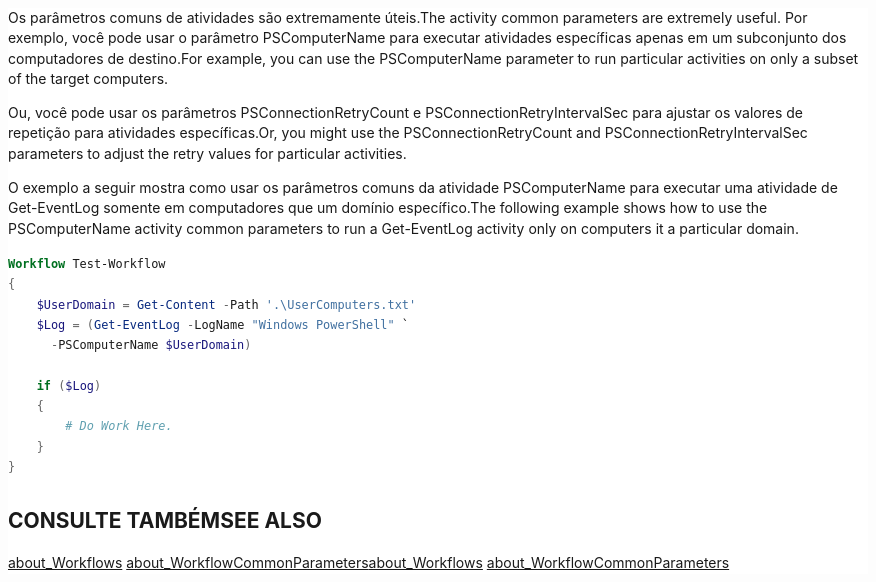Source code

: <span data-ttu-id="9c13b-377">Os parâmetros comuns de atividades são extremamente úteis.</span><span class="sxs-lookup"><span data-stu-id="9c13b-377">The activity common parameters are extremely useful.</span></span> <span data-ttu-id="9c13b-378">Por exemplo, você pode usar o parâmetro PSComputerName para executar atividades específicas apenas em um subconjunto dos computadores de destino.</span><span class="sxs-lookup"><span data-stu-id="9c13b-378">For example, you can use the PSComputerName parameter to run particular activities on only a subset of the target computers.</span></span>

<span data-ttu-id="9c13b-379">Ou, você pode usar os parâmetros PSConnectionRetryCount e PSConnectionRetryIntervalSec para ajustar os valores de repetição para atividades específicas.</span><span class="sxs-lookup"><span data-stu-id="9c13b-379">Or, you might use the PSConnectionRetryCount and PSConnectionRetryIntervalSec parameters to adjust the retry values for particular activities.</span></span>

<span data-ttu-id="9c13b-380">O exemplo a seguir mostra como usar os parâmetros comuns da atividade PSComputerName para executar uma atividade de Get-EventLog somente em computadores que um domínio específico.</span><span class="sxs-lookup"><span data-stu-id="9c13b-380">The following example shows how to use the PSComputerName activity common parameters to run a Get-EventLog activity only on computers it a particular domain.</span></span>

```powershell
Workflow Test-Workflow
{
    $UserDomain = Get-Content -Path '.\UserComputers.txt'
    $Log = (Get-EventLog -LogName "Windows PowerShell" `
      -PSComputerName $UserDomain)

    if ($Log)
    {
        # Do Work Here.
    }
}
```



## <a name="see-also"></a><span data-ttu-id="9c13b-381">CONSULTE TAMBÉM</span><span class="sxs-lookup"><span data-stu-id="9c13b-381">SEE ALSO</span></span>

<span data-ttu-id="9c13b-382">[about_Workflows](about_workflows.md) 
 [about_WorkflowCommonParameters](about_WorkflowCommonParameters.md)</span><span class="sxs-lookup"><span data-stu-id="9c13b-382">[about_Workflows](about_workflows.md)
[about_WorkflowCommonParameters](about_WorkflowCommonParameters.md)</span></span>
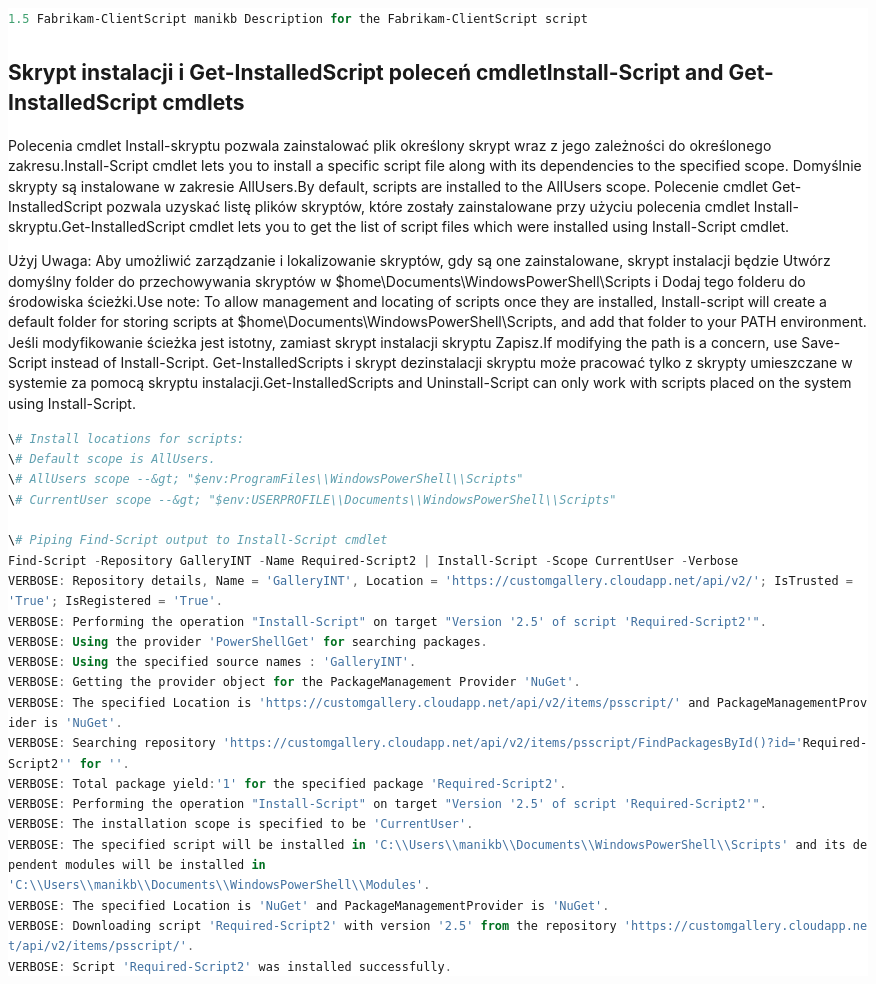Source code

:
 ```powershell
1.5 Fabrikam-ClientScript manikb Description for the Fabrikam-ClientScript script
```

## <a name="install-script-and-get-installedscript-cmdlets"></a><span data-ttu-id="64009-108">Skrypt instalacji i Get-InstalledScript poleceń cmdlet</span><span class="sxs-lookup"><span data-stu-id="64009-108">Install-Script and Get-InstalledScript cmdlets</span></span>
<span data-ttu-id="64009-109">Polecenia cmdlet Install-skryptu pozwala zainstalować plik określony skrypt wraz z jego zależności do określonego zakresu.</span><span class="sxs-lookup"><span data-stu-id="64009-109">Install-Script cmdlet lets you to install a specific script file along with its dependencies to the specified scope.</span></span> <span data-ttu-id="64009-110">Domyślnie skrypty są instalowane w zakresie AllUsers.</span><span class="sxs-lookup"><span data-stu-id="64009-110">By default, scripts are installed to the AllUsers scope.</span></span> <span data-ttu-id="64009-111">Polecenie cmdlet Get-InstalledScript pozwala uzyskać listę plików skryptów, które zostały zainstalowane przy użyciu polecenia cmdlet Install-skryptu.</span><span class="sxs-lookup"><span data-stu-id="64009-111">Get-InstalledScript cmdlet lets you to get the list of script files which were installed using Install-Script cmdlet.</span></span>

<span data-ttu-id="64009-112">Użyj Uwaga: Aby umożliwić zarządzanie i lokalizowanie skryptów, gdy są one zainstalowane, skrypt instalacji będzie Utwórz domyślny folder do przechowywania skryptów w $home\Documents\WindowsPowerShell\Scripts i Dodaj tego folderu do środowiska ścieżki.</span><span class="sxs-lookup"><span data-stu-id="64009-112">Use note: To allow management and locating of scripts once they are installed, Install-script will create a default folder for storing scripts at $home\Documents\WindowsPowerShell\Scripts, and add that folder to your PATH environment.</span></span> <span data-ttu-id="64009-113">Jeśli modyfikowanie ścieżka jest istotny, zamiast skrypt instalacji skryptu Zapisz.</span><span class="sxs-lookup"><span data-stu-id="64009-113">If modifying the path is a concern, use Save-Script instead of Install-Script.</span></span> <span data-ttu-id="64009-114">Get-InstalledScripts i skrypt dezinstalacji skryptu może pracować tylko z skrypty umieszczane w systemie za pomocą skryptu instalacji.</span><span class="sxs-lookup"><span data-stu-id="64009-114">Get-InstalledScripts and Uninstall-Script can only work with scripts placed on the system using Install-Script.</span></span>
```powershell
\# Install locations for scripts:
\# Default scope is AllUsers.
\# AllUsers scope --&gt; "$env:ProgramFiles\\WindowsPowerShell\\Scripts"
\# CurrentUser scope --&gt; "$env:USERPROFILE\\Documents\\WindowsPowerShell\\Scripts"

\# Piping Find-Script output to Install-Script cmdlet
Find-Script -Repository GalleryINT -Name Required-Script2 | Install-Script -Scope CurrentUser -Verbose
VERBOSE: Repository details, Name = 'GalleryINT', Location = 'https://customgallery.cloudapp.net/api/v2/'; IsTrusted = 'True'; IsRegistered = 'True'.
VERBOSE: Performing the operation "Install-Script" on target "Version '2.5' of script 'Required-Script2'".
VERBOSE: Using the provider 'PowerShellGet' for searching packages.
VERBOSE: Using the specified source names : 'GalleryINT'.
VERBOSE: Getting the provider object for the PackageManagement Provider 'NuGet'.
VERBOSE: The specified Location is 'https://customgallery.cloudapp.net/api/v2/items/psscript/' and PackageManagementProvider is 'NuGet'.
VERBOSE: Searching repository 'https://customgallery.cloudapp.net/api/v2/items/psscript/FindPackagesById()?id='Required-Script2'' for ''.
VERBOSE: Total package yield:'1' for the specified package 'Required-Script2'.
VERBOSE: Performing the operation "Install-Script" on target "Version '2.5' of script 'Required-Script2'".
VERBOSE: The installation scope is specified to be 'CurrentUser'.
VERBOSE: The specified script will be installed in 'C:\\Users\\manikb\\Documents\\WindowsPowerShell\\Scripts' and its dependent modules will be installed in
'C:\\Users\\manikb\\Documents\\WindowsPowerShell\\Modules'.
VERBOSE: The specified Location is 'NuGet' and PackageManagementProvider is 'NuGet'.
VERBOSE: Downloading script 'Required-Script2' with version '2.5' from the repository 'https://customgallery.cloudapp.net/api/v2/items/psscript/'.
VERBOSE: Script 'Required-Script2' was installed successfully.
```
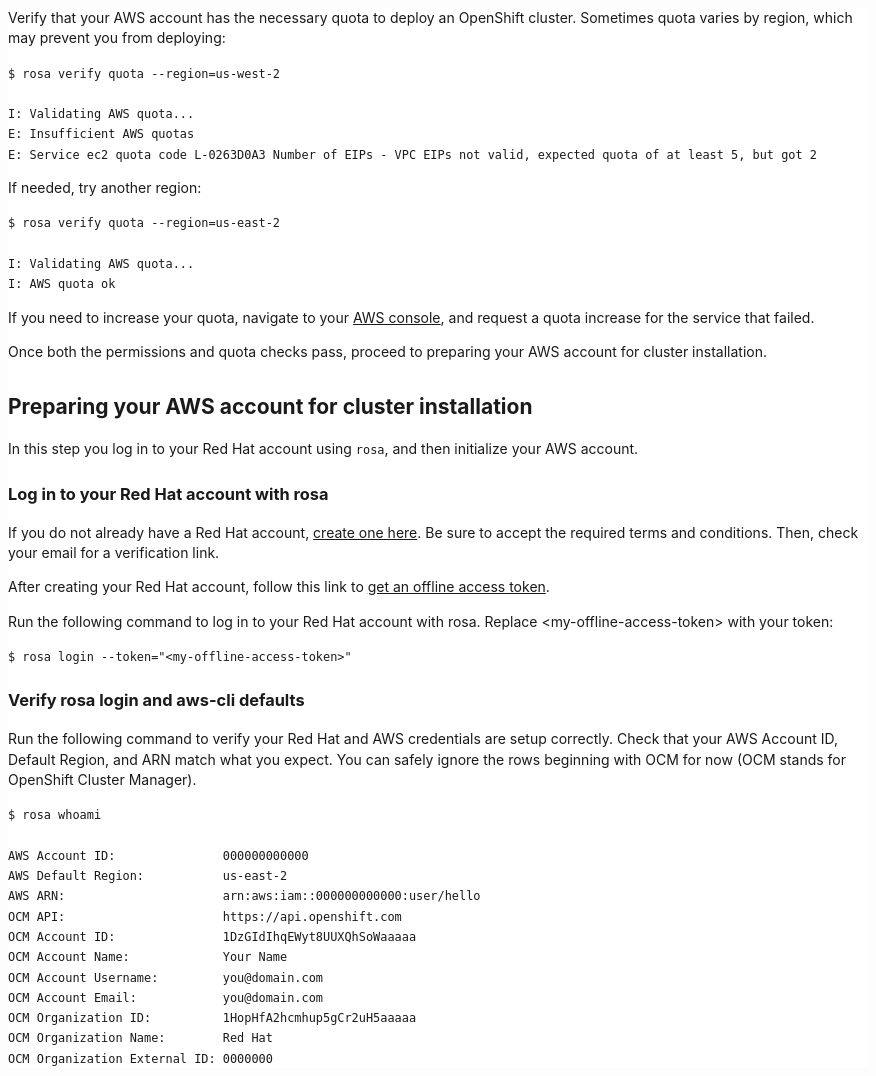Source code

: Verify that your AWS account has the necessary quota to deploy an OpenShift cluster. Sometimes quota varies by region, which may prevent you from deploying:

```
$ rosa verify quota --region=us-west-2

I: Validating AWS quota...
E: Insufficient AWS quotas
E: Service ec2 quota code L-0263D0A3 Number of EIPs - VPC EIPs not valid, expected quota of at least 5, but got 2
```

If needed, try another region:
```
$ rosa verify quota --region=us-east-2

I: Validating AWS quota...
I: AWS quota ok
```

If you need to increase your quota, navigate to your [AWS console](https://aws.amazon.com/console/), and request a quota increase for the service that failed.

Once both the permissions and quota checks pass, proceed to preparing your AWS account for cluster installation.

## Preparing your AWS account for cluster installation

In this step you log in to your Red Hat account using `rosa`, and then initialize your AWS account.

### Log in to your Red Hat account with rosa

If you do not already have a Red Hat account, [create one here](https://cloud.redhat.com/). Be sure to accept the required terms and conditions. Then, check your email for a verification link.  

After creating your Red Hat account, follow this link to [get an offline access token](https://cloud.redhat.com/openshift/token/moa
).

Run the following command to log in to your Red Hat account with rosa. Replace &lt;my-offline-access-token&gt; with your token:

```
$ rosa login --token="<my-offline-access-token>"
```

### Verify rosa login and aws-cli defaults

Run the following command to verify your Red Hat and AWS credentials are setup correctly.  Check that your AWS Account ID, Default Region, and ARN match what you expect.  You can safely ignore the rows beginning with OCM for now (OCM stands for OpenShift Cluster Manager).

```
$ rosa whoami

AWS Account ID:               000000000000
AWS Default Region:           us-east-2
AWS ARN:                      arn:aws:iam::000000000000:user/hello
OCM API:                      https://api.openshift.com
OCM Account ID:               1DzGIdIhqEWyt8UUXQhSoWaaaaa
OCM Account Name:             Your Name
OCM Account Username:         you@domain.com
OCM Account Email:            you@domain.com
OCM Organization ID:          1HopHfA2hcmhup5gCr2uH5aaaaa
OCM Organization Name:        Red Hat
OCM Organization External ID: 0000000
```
************
**What you have to do:**
Within the listing above, extract exactly the lines from the line with "After creating your" to the line with "### Verify rosa login and aws-cli defaults", the two named lines included, and no others.

**Response:**
After creating your Red Hat account, follow this link to [get an offline access token](https://cloud.redhat.com/openshift/token/moa
).

Run the following command to log in to your Red Hat account with rosa. Replace &lt;my-offline-access-token&gt; with your token:

```
$ rosa login --token="<my-offline-access-token>"
```

### Verify rosa login and aws-cli defaults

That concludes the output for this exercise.